Sales of PCs continue to decline, and that’s forcing PC makers to get creative. The latest example is an attempt by Acer, currently the number four maker of PCs in the world by market share, to replace the PC forever—with the smartphone.
Acer Extend prototype, which was unveiled this week at Germany’s annual gadget show, the IFA in Berlin. It’s basically a lobotomized laptop computer, just a keyboard and a screen. Plug it into Acer’s specially-modified Android phone, however, and it becomes, in essence, a laptop-shaped version of your phone—with all the same apps, media, and wireless connectivity.

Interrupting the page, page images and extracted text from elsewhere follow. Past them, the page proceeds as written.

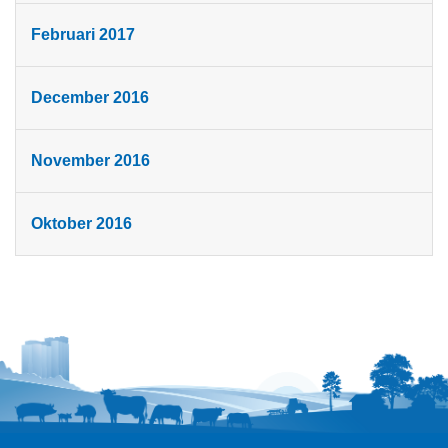
Februari 2017
December 2016
November 2016
Oktober 2016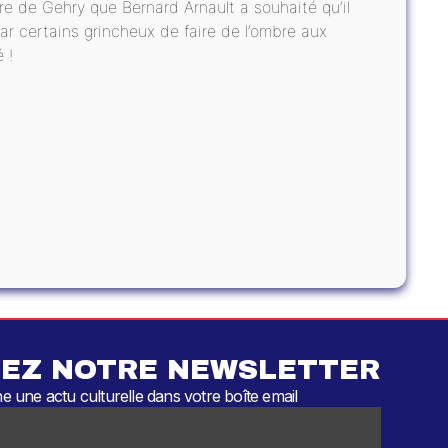
re de Gehry que Bernard Arnault a souhaité qu’il
 par certains grincheux de faire de l’ombre aux
 !
EZ NOTRE NEWSLETTER
 une actu culturelle dans votre boîte email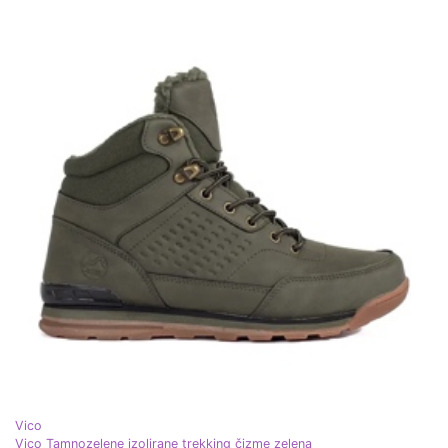
Vico
Vico Tamnozelene izolirane trekking čizme zelena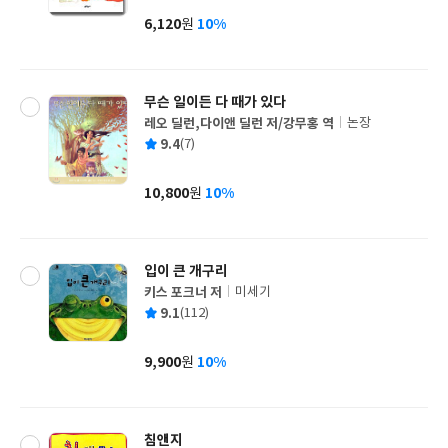
사
6,120
10%
원
가
격
무슨 일이든 다 때가 있다
레오 딜런,다이앤 딜런 저/강무홍 역
논장
글
평
9.4
(7)
쓴
출
균
이
판
사
10,800
10%
원
가
격
입이 큰 개구리
키스 포크너 저
미세기
글
평
9.1
(112)
쓴
출
균
이
판
사
9,900
10%
원
가
격
침앤지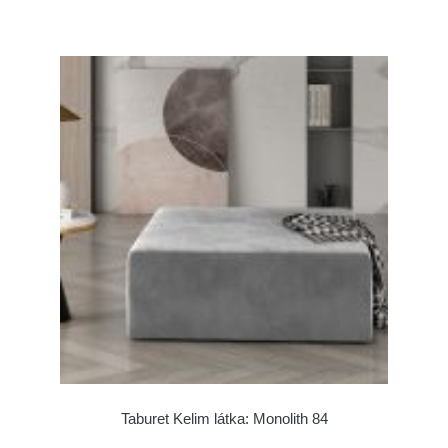
Taburet Kelim látka: Monolith 84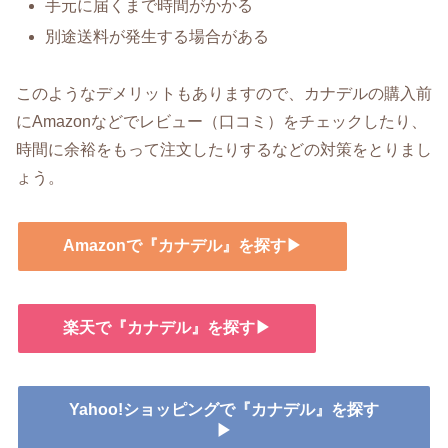
手元に届くまで時間がかかる
別途送料が発生する場合がある
このようなデメリットもありますので、カナデルの購入前
にAmazonなどでレビュー（口コミ）をチェックしたり、
時間に余裕をもって注文したりするなどの対策をとりまし
ょう。
Amazonで『カナデル』を探す▶
楽天で『カナデル』を探す▶
Yahoo!ショッピングで『カナデル』を探す
▶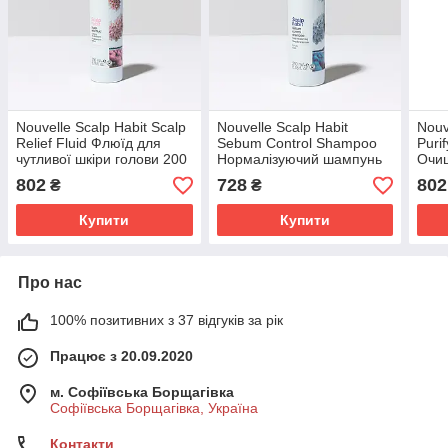
Nouvelle Scalp Habit Scalp
Nouvelle Scalp Habit
Nouv
Relief Fluid Флюїд для
Sebum Control Shampoo
Puri
чутливої шкіри голови 200
Нормалізуючий шампунь
Очи
мл.
для жирної шкіри голови
лупи
802
728
802
₴
₴
та волосся 250 мл.
голо
Купити
Купити
Про нас
100% позитивних з 37 відгуків за рік
Працює з 20.09.2020
м. Софіївська Борщагівка
Софіївська Борщагівка, Україна
Контакти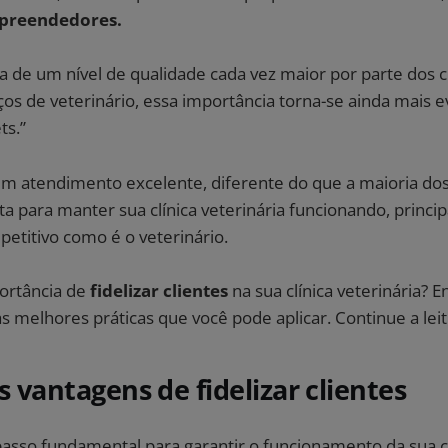
mpreendedores.
 de um nível de qualidade cada vez maior por parte dos cl
ços de veterinário, essa importância torna-se ainda mais ev
ts.”
m atendimento excelente, diferente do que a maioria dos 
ta para manter sua clínica veterinária funcionando, prin
etitivo como é o veterinário.
ortância de
fidelizar clientes
na sua clínica veterinária? 
s melhores práticas que você pode aplicar. Continue a lei
s vantagens de fidelizar clientes​
sso fundamental para garantir o funcionamento da sua clí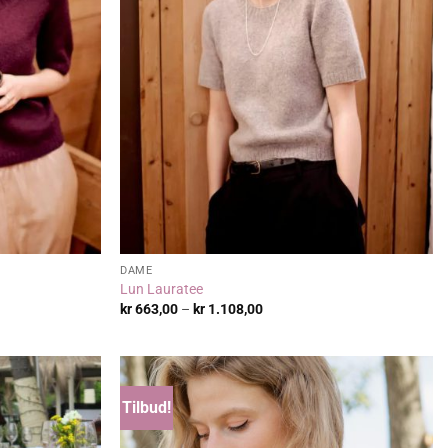
DAME
Lun Lauratee
:
Prisområde:
kr
663,00
–
kr
1.108,00
kr 663,00
til
kr 1.108,00
Tilbud!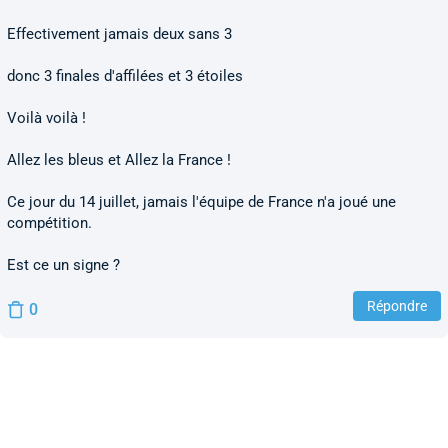
Effectivement jamais deux sans 3
donc 3 finales d'affilées et 3 étoiles
Voilà voilà !
Allez les bleus et Allez la France !
Ce jour du 14 juillet, jamais l'équipe de France n'a joué une
compétition.
Est ce un signe ?
Répondre
0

If it feels like you’ve seen this idea before, it’s because you have—and every time, it’s failed. In 2007 Palm announced the Foleo, a companion to its Treo smartphones, and then canceled it three months later. In 2008 Celio Corp unveiled REDFLY, which was designed to make it easy to edit Microsoft Office documents stored on Windows Mobile smartphones, but reviewers hated it. In 2011 Motorola unveiled the Atrix, which did the same thing as the Foleo and REDFLY, only this one ran Android. It was mothballed in 2012. Then, in July 2013, entrepreneur Mark Shuttleworth unveiled a plan to crowd-fund a new phone, called the Ubuntu Edge, that would be every bit as powerful as a laptop PC. He failed to raise the $32 million that his project would have required.